Cítricos, eso. Ahí estaba la clave que Irene había olvidado. Cítricos y sol, por qué no. Un lindo solcito sobre la piel y una naranja en las tripas. ¿Y el alma? Que se joda. Qué importa lo que sufran nuestras almas, al alma quién la ve. Eso sí, una canción para cada cosa. Sonríe como ayer, vamos princesa.
– … pero sí, mamá, te escucho. Y además tengo la heladera llena de pomelos, más vitamina C que las naranjas.
– ¿Y entonces?
– ¿Entonces qué?
– ¿Qué te pasa realmente? ¿Por qué no vas a la Caja?

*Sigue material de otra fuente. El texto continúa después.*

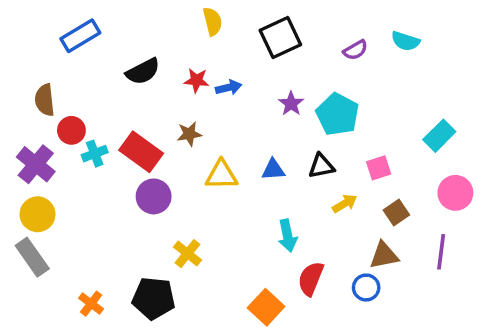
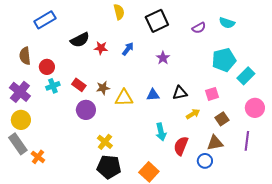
red star: (196, 80) -> (101, 48), moved
blue arrow: (229, 87) -> (128, 49), turned -40
cyan pentagon: (338, 114) -> (224, 60), moved, turned 30
red circle: (71, 130) -> (47, 67), moved
brown star: (189, 134) -> (103, 88), moved
red rectangle: (141, 152) -> (79, 85), size x0.6
red semicircle: (311, 279) -> (181, 146), moved
black pentagon: (154, 298) -> (109, 167), moved
orange cross: (91, 304) -> (38, 157), moved

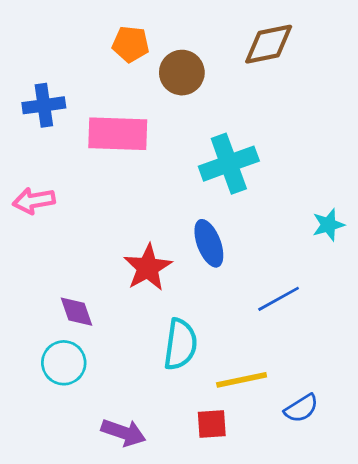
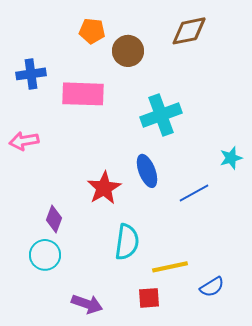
blue line: (279, 299) -> (194, 193), moved
purple diamond: (77, 312) -> (54, 219), turned 40

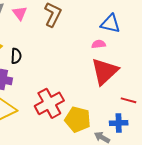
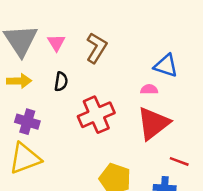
black semicircle: (16, 56) -> (61, 82), moved
red cross: (49, 103) -> (96, 115), moved

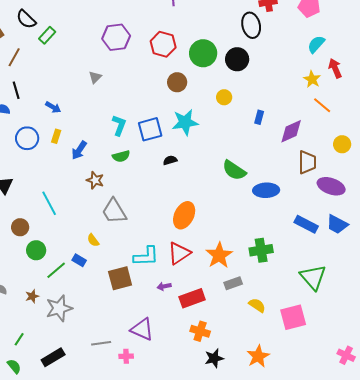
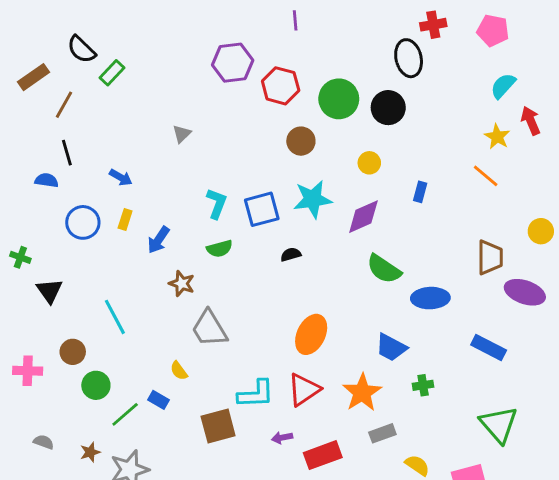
purple hexagon: (116, 37) -> (233, 63), moved
orange line: (322, 105) -> (486, 176), moved
purple diamond: (291, 131) -> (363, 217), moved
blue trapezoid: (337, 224) -> (391, 347), moved
green cross: (261, 250) -> (423, 385), size x0.6

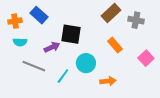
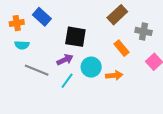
gray cross: (136, 20) -> (143, 31), moved
purple arrow: (52, 47) -> (65, 60), moved
orange arrow: (108, 81) -> (114, 75), moved

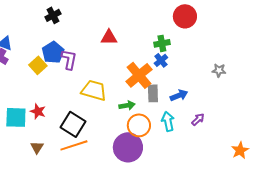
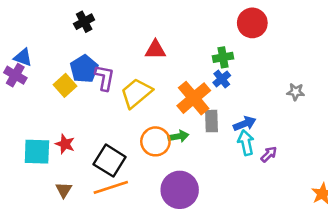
yellow trapezoid: (94, 90) -> (136, 93), moved, turned -56
cyan arrow: (168, 121) -> (246, 143), moved
orange circle: (139, 125) -> (155, 141), moved

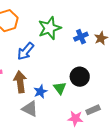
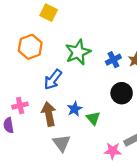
black circle: (80, 77) -> (122, 93), moved
blue star: (40, 92) -> (75, 109), moved
gray triangle: (30, 109) -> (62, 143), turned 30

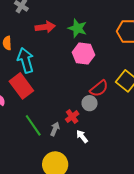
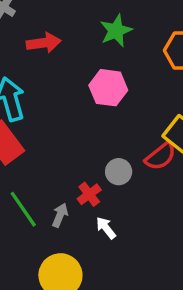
green star: (77, 28) -> (116, 31), moved, turned 30
red semicircle: (99, 89) -> (161, 156), moved

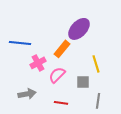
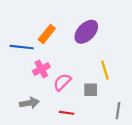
orange rectangle: (62, 49) -> (47, 34), moved
gray line: (98, 101) -> (118, 111), moved

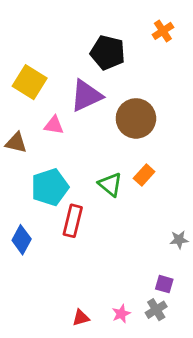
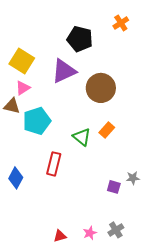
pink triangle: (54, 125) -> (23, 88), moved, turned -42
cyan pentagon: (50, 187) -> (37, 121), moved
purple square: (164, 284) -> (114, 187), moved

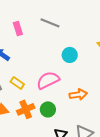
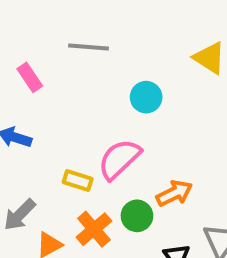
yellow rectangle: (17, 83) -> (78, 180), moved
orange arrow: (78, 95) -> (174, 193), moved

Cómo explicarle. El intempestivo terror ante el balcón abierto, la perpetua sensación de vida derramándose, todos los momentos de genialidad que se le habían ido escurriendo entre los signos -como pisaditas de una mosca prolija y demente- de un vuelco de memoria, ¡un vuelco de memoria!, el alarido que invirtió su trayectoria y le traspasó el corazón cuando vio que el pimpollo de azalea había roto su capullo (cuánta energía, cuánta pasión, cuántas ganas de vivir hacían falta para este milagro), todos los sueños de felicidad que convergieron sobre ella, momentáneo maelstrom, en lo alto de la barranca, y mejor no pensar en lo grotesco que queda poner “barranca” cuando la prosa tradicional hace escribir “montaña”, así todo es más fácil, cuando una puede manejar montañas las grandes decisiones parecen más fáciles, y tampoco pensar que si las montañas siempre suponen un ascenso, las barrancas, vaya a saber por qué, sugieren un bruto descenso, las barrancas se han hecho para que uno las descienda vertiginosamente, para que uno se desbarranque, lo cual nos exigirá un esfuerzo extra si lo que queremos es quedarnos en la cima, y si lo que queremos es que nuestra barranquita alcance la distante majestad de la más alta de las montañas. Cómo decirle todo esto, que la hizo sentarse otra vez ante la máquina, ¿o es que ella no tenía una flor para dar?, una flor que tal vez no era hermosa pero que era única, o que ella, ese mediodía de octubre, todavía esperando inconfesablemente el llamado del teléfono o del timbre, algo que la salvara de esta soledad, de esta insoportable sensación de saber que ahora todo se lo tendría que deber a sí misma, decidió que era única. Razón por la cual no se levantó de la máquina a tiempo para ir a la Caja, siguió escribiendo con ferocidad eso dichoso y pretérito que tal vez algún día iba a ser la verdadera historia de ellos dos, hasta que a las cuatro de la tarde, ¿como una trompetita de la anunciación?, sonó el teléfono.